_TASK REQUIREMENTS_.
1. In the forum thread about Outdoor Technology Bluetooth headphones, which equalizer app does vodkaboarder use?
2. Carry on the forum thread about Outdoor Technology Bluetooth headphones, picking up right after its final line.

EXCERPT section start

# Outdoor Technology Bluetooth Headphones



## snowklinger (Aug 30, 2011)

fucken pricey.


----------



## 2hipp4u (Dec 24, 2010)

snowklinger said:


> fucken pricey.


Maybe a little but the features and quality are pretty damn good, have not used them on the mountain but i will report back when i do.


----------



## Steezus Christ (Jul 29, 2013)

snowklinger said:


> fucken pricey.


$130 is around what i usually pay for my higher end headphones


----------



## vodkaboarder (Feb 9, 2013)

2hipp4u said:


> I pulled the trigger on these and they are pretty sweet. They fit in my Giro G10 helmet perfect.
> 
> They are loud as hell and the sound is pretty good, the bass could be a bit better but its not bad.
> 
> ...



I ride with the Outdoor Tech DJ slims and I've found that out of the box they are way too treble heavy but if you use an equalizer app you can get the bass up to a pretty good level. I'm sure there are a bunch out there, the one I use is Accudio Pro....


----------



## hktrdr (Apr 3, 2012)

Steezus Christ said:


> $130 is around what i usually pay for my higher end headphones


Yes, but these are Bluetooth, so by definition not high-end (at least for music).


----------



## Jtsang2000 (May 27, 2012)

EXCERPT section end
DATASET SECTION section start

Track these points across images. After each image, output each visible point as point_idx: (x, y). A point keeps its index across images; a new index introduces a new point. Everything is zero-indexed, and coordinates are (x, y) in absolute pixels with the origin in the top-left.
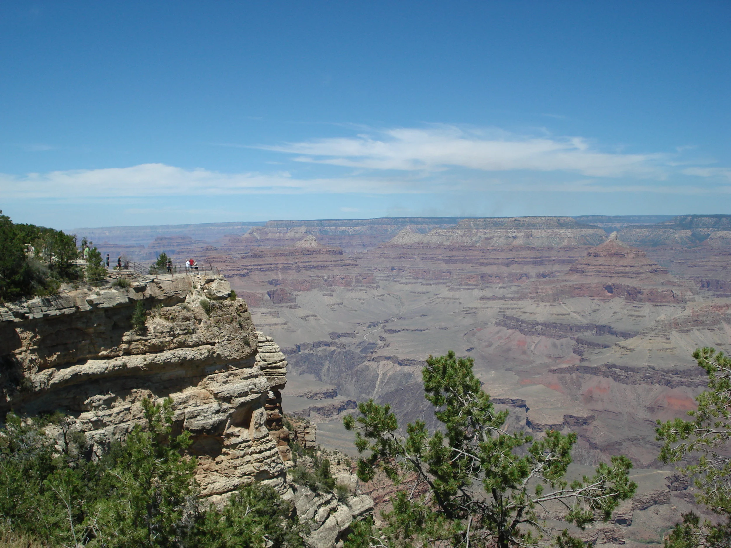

DATASET SECTION section end

_RESULTS OF THE TASKS_.
1. Accudio Pro.

2.
I just got these myself. They are definitely nice bluetooth wireless headphones. The best thing about them is they don't have big bulky knobs and button sticking out of your ears. I can activate voice command with a couple of clicks to make calls or send text messages and start up my playlist. No need to ever have to take out my phone when I'm on the lift or shredding down the mountain. Ohh, did I mention that they fit most helmets with a audio liner.


----------



## STR8SHOOTR (Jan 3, 2014)

I just ordered them. Any reviews after using them on the mountain?


----------



## 2hipp4u (Dec 24, 2010)

I have no problems with mine, the sound quality is not going to knock your socks off but is good. I use the power amp app on my phone to dial them into my own preferences. Battery life is great I leave them on all day with no problems, it would be nice if the LED charge light would turn from red to green when they are charged but it dont. Answering phone calls works good also but you do have to talk a little louder than normal for people to hear you.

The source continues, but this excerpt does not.